The Democratic Republic of Congo general election scheduled for December 23rd could be postponed due to the lack of voting machines and the Ebola outbreak. This came out after Electoral Commission CENI President Corneille Nangaa had a closed-door meeting with presidential candidates, where it is said CENI proposed delaying the election.
A warehouse fire destroyed over 8000 voting machines allocated to Kinshasa polling stations last week. This is about three quarters of the voting machines needed in the city, CENI had initially said it will hold elections as scheduled. The government and the opposition have counter-accused each other for causing the alleged arson at the warehouse.

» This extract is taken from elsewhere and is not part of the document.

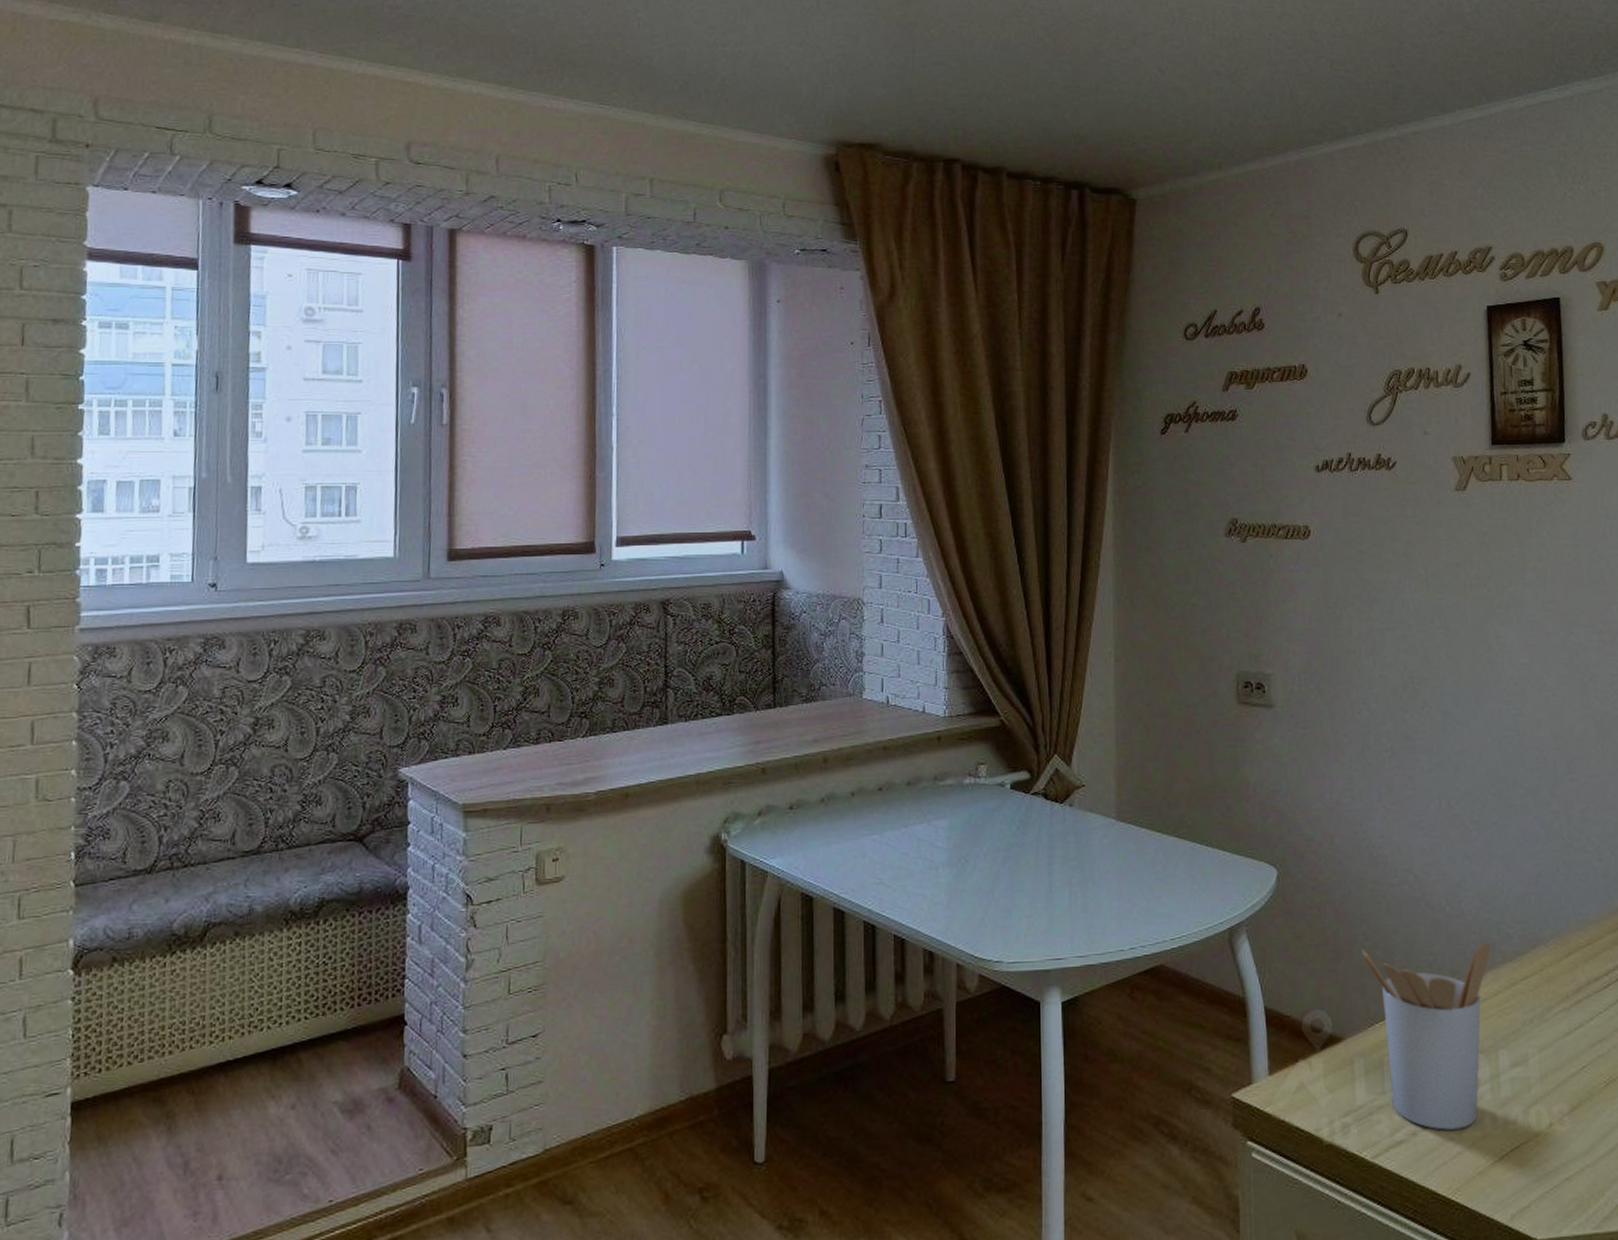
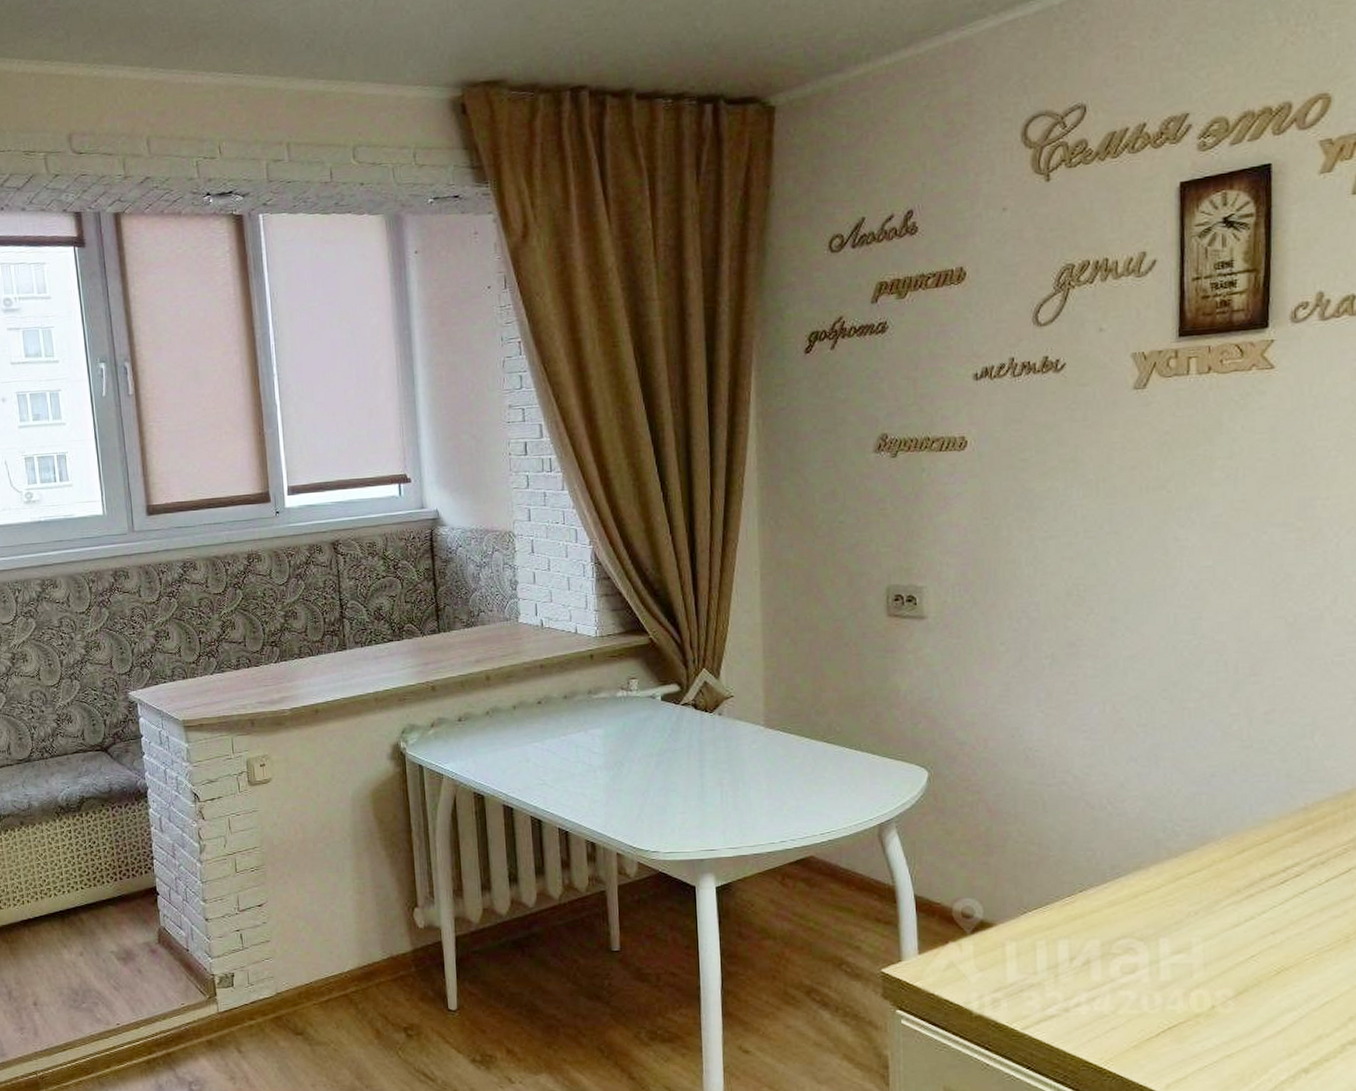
utensil holder: present [1362,942,1491,1130] -> none [1016,839,1155,1008]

On December 19th CENI Spokesperson, Pierre Kalamba, said the commission was considering delaying the election, if machines destroyed in fire were not replaced in time.

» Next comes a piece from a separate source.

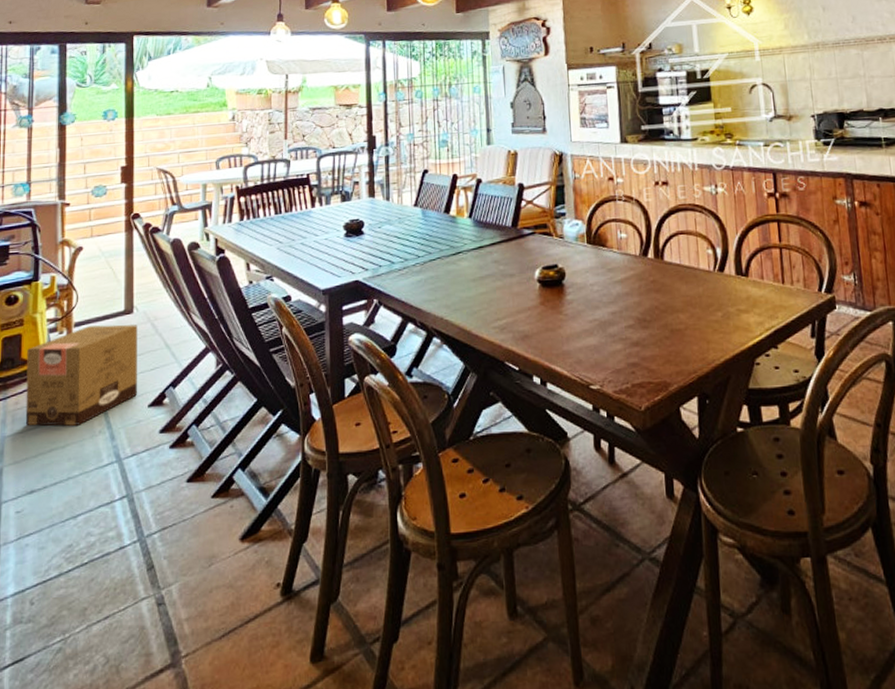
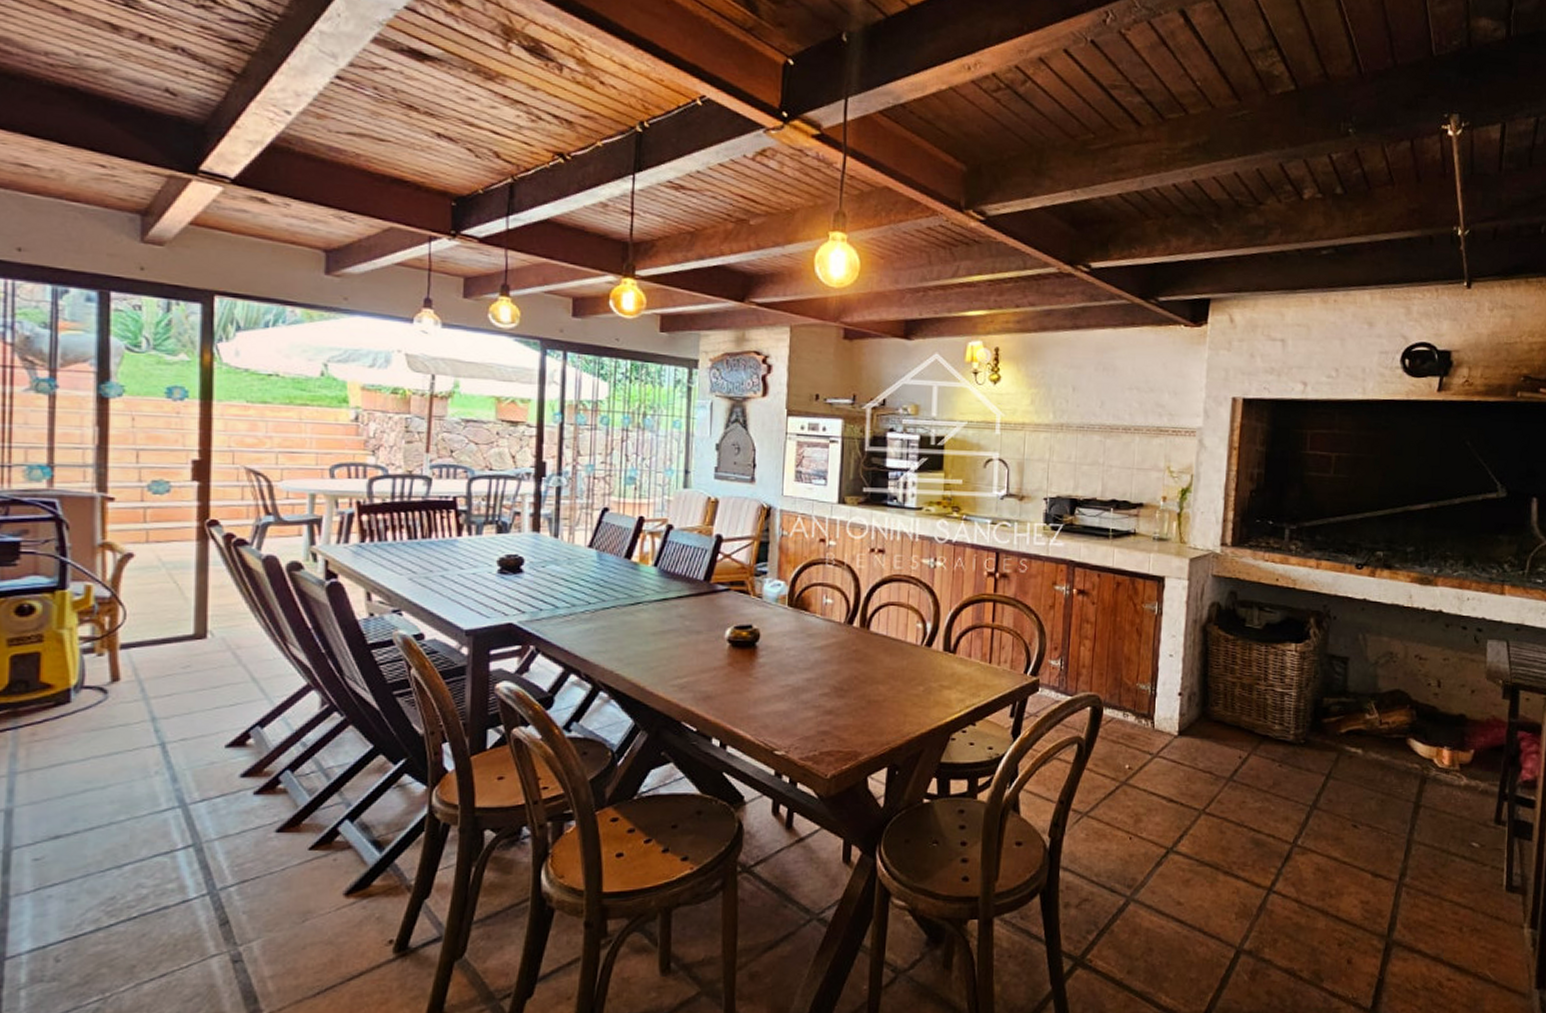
cardboard box: present [25,324,138,426] -> none [46,649,213,764]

Presidential hopeful Theodore Ngoy told Reuters that in the meeting Nangaa told candidates that CENI was technically unable to hold the poll on December 23rd and proposed to change the date. Presidential candidates are deliberating over the proposal to delay the election.
If the election goes ahead it will be the first democratic transition of power in the landlocked nation’s beleaguered history. This is will be the DRC’s third election after decades of civil war under the dictatorship of Mobutu Seseseko. If all goes according to plan this will be an election that will see a new president, as the incumbent, Joseph Kabila, cannot stand for a third term due to the two-term presidential limit in the country’s constitution. Kabila was elected in 2006 and 2011 but delayed the election scheduled for 2016 by two years citing lack of funds to hold an election.
Kabila’s favoured successor his former interior minister, Emmanuel Shadary, who is the ruling People’s Party for Reconstruction and Democracy’s presidential candidate. He is on the European Union’s sanctions list because he is accused of violently targeting political opponents.
Opposition forerunners who could upset the ruling party are Martin Fayulu, leader of the Lamuka Coalition, and Felix Tshisekedi, who leads another popular coalition.
“After having prevented me from landing in Kindu, after having attacked the procession and killed my supporters in Lubumbashi and Kalemie, hijacked my plane to Goma after an attack on the procession to Masimanimba, Kabila prevents me from returning to Kin. What are they afraid of? I have only my God and my people,” lamented Martin Fayulu, after his Kinshasa rally was blocked by the Governor of Kinshasa, Andre Kimbuta, who had suspended campaigning in the capital.
Opposition parties have accused the government of manipulating the election, blocking rallies and abusing state resources in favour of Shadary. There have been clashes between supporters and police where civilians were injured. The police have accused the opposition of planning disruptions, as evidenced by the blocking of Shadary’s rally and raiding of Kabila’s party offices in the Kasai region.
There is still conflict in the vast nation’s eastern regions where United Nations Peacekeepers are deployed to protect civilians. The rebel group, the Armed Democratic Forces, have been accused of killings and rapes in Northern Kivu. This is the same region which has been hit by the Ebola outbreak, which has so far claimed 272 lives. Instability has made it difficult for health services to reach affected people.
On Wednesday, there were deadly ethnic clashes between the Batende and Banunu groups in the Mai-Ndombe province in north-west DRC. Though not directly linked to elections the violence is believed to be a chieftainship wrangle. What is most worrying about this is the proximity to the election on December 23rd.
There are 21 presidential candidates and thousands more competing for local government, provincial and National Assembly seats. There are 40 million registered voters in the DRC.